The expected output is each entry, given again exactly.

(Saved entries)
········
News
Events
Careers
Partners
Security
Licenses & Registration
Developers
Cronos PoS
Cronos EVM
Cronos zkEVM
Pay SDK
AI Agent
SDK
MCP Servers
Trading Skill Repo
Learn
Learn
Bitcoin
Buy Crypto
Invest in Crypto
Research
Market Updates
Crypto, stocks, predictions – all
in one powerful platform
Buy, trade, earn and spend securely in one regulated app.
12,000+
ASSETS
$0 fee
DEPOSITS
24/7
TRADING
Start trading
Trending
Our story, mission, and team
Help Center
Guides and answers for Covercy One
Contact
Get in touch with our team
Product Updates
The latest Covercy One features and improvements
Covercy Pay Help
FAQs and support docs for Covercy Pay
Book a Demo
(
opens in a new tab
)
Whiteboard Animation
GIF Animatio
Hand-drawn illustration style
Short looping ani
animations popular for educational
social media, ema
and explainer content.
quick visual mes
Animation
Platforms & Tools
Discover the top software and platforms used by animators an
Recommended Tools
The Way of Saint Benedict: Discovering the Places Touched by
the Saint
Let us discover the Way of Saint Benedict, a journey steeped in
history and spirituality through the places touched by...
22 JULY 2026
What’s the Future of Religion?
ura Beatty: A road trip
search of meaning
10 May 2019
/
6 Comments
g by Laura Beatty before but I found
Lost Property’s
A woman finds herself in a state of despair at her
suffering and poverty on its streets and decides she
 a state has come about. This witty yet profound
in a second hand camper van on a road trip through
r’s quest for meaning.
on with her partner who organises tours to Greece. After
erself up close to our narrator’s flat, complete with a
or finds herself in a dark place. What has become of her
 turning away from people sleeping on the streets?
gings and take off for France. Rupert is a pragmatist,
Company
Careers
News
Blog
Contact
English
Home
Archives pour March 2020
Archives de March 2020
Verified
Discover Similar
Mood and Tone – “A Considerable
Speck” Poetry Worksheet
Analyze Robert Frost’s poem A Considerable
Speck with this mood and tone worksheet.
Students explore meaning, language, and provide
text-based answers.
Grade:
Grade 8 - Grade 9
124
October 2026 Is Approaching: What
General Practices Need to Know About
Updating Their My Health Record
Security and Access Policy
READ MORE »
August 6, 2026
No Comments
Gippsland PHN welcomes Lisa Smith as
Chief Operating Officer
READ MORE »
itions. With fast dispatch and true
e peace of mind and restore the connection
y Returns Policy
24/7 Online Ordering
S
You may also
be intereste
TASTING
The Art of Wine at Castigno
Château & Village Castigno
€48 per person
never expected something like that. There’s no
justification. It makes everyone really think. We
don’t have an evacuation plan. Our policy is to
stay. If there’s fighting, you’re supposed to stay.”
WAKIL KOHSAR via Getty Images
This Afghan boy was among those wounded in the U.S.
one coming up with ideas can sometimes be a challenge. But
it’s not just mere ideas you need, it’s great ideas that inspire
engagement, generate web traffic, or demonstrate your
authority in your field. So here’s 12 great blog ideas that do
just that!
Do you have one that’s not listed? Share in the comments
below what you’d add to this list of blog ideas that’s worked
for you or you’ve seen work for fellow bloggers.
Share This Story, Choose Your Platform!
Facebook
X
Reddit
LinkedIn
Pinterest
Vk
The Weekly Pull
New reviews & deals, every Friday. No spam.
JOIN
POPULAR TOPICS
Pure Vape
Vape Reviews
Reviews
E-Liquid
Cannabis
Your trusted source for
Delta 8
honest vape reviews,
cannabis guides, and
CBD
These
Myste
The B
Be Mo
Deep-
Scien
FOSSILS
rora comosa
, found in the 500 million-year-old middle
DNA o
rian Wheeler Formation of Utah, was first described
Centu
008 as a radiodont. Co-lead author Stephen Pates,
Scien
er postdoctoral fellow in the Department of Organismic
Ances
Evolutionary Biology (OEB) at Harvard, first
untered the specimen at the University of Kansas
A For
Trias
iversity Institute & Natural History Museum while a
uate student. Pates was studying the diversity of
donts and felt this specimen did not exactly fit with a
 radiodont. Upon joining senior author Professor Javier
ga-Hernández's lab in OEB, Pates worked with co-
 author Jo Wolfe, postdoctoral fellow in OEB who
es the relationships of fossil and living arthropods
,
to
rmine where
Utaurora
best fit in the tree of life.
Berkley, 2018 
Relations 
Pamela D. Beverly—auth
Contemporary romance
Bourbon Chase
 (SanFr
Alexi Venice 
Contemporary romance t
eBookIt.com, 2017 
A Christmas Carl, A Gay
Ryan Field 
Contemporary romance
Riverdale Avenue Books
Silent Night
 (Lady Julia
········
#### SOLVED EXERCISE:
News
Events
Careers
Partners
Security
Licenses & Registration
Developers
Cronos PoS
Cronos EVM
Cronos zkEVM
Pay SDK
AI Agent
SDK
MCP Servers
Trading Skill Repo
Learn
Learn
Bitcoin
Buy Crypto
Invest in Crypto
Research
Market Updates
Crypto, stocks, predictions – all
in one powerful platform
Buy, trade, earn and spend securely in one regulated app.
12,000+
ASSETS
$0 fee
DEPOSITS
24/7
TRADING
Start trading
Trending
Our story, mission, and team
Help Center
Guides and answers for Covercy One
Contact
Get in touch with our team
Product Updates
The latest Covercy One features and improvements
Covercy Pay Help
FAQs and support docs for Covercy Pay
Book a Demo
(
opens in a new tab
)
Whiteboard Animation
GIF Animatio
Hand-drawn illustration style
Short looping ani
animations popular for educational
social media, ema
and explainer content.
quick visual mes
Animation
Platforms & Tools
Discover the top software and platforms used by animators an
Recommended Tools
The Way of Saint Benedict: Discovering the Places Touched by
the Saint
Let us discover the Way of Saint Benedict, a journey steeped in
history and spirituality through the places touched by...
22 JULY 2026
What’s the Future of Religion?
ura Beatty: A road trip
search of meaning
10 May 2019
/
6 Comments
g by Laura Beatty before but I found
Lost Property’s
A woman finds herself in a state of despair at her
suffering and poverty on its streets and decides she
 a state has come about. This witty yet profound
in a second hand camper van on a road trip through
r’s quest for meaning.
on with her partner who organises tours to Greece. After
erself up close to our narrator’s flat, complete with a
or finds herself in a dark place. What has become of her
 turning away from people sleeping on the streets?
gings and take off for France. Rupert is a pragmatist,
Company
Careers
News
Blog
Contact
English
Home
Archives pour March 2020
Archives de March 2020
Verified
Discover Similar
Mood and Tone – “A Considerable
Speck” Poetry Worksheet
Analyze Robert Frost’s poem A Considerable
Speck with this mood and tone worksheet.
Students explore meaning, language, and provide
text-based answers.
Grade:
Grade 8 - Grade 9
124
October 2026 Is Approaching: What
General Practices Need to Know About
Updating Their My Health Record
Security and Access Policy
READ MORE »
August 6, 2026
No Comments
Gippsland PHN welcomes Lisa Smith as
Chief Operating Officer
READ MORE »
itions. With fast dispatch and true
e peace of mind and restore the connection
y Returns Policy
24/7 Online Ordering
S
You may also
be intereste
TASTING
The Art of Wine at Castigno
Château & Village Castigno
€48 per person
never expected something like that. There’s no
justification. It makes everyone really think. We
don’t have an evacuation plan. Our policy is to
stay. If there’s fighting, you’re supposed to stay.”
WAKIL KOHSAR via Getty Images
This Afghan boy was among those wounded in the U.S.
one coming up with ideas can sometimes be a challenge. But
it’s not just mere ideas you need, it’s great ideas that inspire
engagement, generate web traffic, or demonstrate your
authority in your field. So here’s 12 great blog ideas that do
just that!
Do you have one that’s not listed? Share in the comments
below what you’d add to this list of blog ideas that’s worked
for you or you’ve seen work for fellow bloggers.
Share This Story, Choose Your Platform!
Facebook
X
Reddit
LinkedIn
Pinterest
Vk
The Weekly Pull
New reviews & deals, every Friday. No spam.
JOIN
POPULAR TOPICS
Pure Vape
Vape Reviews
Reviews
E-Liquid
Cannabis
Your trusted source for
Delta 8
honest vape reviews,
cannabis guides, and
CBD
These
Myste
The B
Be Mo
Deep-
Scien
FOSSILS
rora comosa
, found in the 500 million-year-old middle
DNA o
rian Wheeler Formation of Utah, was first described
Centu
008 as a radiodont. Co-lead author Stephen Pates,
Scien
er postdoctoral fellow in the Department of Organismic
Ances
Evolutionary Biology (OEB) at Harvard, first
untered the specimen at the University of Kansas
A For
Trias
iversity Institute & Natural History Museum while a
uate student. Pates was studying the diversity of
donts and felt this specimen did not exactly fit with a
 radiodont. Upon joining senior author Professor Javier
ga-Hernández's lab in OEB, Pates worked with co-
 author Jo Wolfe, postdoctoral fellow in OEB who
es the relationships of fossil and living arthropods
,
to
rmine where
Utaurora
best fit in the tree of life.
Berkley, 2018 
Relations 
Pamela D. Beverly—auth
Contemporary romance
Bourbon Chase
 (SanFr
Alexi Venice 
Contemporary romance t
eBookIt.com, 2017 
A Christmas Carl, A Gay
Ryan Field 
Contemporary romance
Riverdale Avenue Books
Silent Night
 (Lady Julia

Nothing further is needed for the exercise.